Specifically, the more points you have in a presentation the least likely it is that any of the points will be remembered.

We’ve long known that the first point you present is the one most likely to be remembered (a phenomenon called the primacy effect).  But Professor Markman’s research reveals that when you have multiple points of information that follow, the ability for your audience to remember even the first topic diminishes with each passing point.
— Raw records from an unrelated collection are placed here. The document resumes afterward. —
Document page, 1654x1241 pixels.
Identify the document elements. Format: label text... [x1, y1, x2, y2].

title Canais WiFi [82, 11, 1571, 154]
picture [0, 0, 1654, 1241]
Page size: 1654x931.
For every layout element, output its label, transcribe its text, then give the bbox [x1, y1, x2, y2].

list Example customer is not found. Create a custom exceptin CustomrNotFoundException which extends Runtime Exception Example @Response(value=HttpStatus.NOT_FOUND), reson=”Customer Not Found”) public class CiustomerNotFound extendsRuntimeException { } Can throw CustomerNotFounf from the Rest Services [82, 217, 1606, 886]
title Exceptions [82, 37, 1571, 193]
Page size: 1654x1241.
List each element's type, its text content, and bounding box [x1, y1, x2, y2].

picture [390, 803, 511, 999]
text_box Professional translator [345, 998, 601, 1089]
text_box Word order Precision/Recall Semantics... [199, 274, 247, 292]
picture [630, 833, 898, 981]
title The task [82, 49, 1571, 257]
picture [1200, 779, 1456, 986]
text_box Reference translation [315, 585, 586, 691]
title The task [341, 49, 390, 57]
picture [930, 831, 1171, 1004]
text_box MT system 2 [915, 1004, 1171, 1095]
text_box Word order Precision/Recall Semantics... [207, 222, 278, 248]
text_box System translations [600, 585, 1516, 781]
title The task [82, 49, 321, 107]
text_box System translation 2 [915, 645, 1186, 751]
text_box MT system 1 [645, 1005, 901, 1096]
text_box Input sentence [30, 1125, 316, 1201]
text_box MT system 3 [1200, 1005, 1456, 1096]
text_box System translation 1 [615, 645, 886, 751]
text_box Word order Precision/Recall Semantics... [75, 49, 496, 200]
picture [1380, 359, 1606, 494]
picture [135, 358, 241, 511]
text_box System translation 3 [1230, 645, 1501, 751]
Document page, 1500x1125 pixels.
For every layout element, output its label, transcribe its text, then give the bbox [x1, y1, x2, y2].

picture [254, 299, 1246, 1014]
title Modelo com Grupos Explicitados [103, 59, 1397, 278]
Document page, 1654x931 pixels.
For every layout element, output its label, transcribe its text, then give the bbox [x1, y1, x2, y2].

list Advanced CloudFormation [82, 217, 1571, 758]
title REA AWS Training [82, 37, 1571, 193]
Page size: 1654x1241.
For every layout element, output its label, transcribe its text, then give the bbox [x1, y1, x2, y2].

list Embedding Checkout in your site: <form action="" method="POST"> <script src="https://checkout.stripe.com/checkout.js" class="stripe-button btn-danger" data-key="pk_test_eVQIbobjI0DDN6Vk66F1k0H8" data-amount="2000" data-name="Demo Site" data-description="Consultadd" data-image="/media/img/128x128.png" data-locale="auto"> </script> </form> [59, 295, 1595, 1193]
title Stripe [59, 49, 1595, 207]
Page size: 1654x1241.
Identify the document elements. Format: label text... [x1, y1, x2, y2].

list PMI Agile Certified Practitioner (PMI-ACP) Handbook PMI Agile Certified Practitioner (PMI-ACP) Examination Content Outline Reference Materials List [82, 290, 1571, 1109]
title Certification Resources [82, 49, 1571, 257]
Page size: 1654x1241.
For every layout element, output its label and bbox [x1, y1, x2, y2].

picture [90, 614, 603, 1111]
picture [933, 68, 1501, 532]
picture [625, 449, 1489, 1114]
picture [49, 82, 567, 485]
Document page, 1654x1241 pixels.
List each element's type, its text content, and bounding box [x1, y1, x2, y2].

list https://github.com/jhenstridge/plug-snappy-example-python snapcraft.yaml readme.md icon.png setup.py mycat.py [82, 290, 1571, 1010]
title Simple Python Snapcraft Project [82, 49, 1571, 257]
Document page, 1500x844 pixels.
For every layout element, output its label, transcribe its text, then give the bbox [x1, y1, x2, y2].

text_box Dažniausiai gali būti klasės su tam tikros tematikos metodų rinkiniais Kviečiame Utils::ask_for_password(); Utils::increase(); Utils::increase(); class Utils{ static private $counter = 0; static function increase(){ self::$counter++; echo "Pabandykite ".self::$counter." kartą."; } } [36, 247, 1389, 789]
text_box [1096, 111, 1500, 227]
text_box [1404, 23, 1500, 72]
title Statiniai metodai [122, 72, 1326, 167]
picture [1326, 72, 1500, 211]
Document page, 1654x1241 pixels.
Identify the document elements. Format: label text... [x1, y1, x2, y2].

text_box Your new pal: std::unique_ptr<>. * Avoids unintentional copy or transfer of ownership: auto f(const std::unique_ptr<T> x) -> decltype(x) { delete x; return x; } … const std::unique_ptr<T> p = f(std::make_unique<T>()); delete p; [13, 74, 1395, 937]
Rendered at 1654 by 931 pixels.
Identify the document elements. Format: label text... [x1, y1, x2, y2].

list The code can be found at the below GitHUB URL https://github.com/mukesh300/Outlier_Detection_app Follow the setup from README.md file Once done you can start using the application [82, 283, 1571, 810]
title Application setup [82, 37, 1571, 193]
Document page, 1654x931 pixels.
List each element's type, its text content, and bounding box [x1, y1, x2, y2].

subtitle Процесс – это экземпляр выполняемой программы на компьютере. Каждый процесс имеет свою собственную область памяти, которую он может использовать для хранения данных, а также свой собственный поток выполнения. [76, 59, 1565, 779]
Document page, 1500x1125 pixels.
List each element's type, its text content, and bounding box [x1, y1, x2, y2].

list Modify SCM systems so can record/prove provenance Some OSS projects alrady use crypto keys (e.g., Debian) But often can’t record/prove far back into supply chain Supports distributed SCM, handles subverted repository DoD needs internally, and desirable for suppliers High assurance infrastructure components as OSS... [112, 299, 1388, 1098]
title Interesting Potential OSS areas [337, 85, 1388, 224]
Presenters need to take a step back and rethink their presentations in order for their message(s) to be remembered.  Here are three ways to make sure your important takeaway messages resonate:
 

  1. LESS IS BEST:  Instead of having 10 different agenda items, think of scaling that back to four or less.  Research shows that people, at best, only remember two to four items in a presentation.  If you need to have multiple meetings to present everything about your latest strategic plan, do it!  The more you streamline your presentations by limiting your content areas, the more effective your presentations will be.  
     

  2. CONNECT THE DOTS:  Information that is connected has a better chance of sticking.  Professor Markman states that people remember information in chunks.  He likens it to a bowl of peanuts where each peanut is a snippet of information.  When all the peanuts are separate, it takes a lot more effort to collect each one from the bowl.  On the other hand, if you connect the peanuts by pouring caramel over them, it doesn’t take nearly as much effort to get all the peanuts out of the bowl.   Making connections between your content areas or main points is like pouring caramel over the peanuts.  Your audience will retain more information if you connect the nuts.    
     

  3. GIVE THEM TIME TO THINK:  When a speaker has a lot of information to disseminate, they have a tendency to plow through it with little time for audience reflection (a problem that is especially pervasive in virtual presentations).  The tendency to blaze through information often occurs when presenters are worried they will either “bore” their audience or lose them to a more exciting distraction.  Going faster, however, has the opposite effect.  When the presenter starts to race through the content the audience further disengages, the speaker goes faster, and a vicious feedback loop ensues.  You can break the cycle by including moments in a presentation when people have time to reflect and think.  You can present questions, ask for input, silently scan the audience after a declarative statement, or simply pause between content areas.  Giving your audience time to think will help them become active listeners and thus, help them retain more information.  
     

In your next presentation don’t assail your audience with a barrage of information dropped from 500 feet.  Resist the inclination to include every shred of information.  Instead, compartmentalize your content into three or four main messages, find a way to connect them to one another, and give your audience time to think and reflect during your presentation.  Taking these steps will ensure that your message resonates.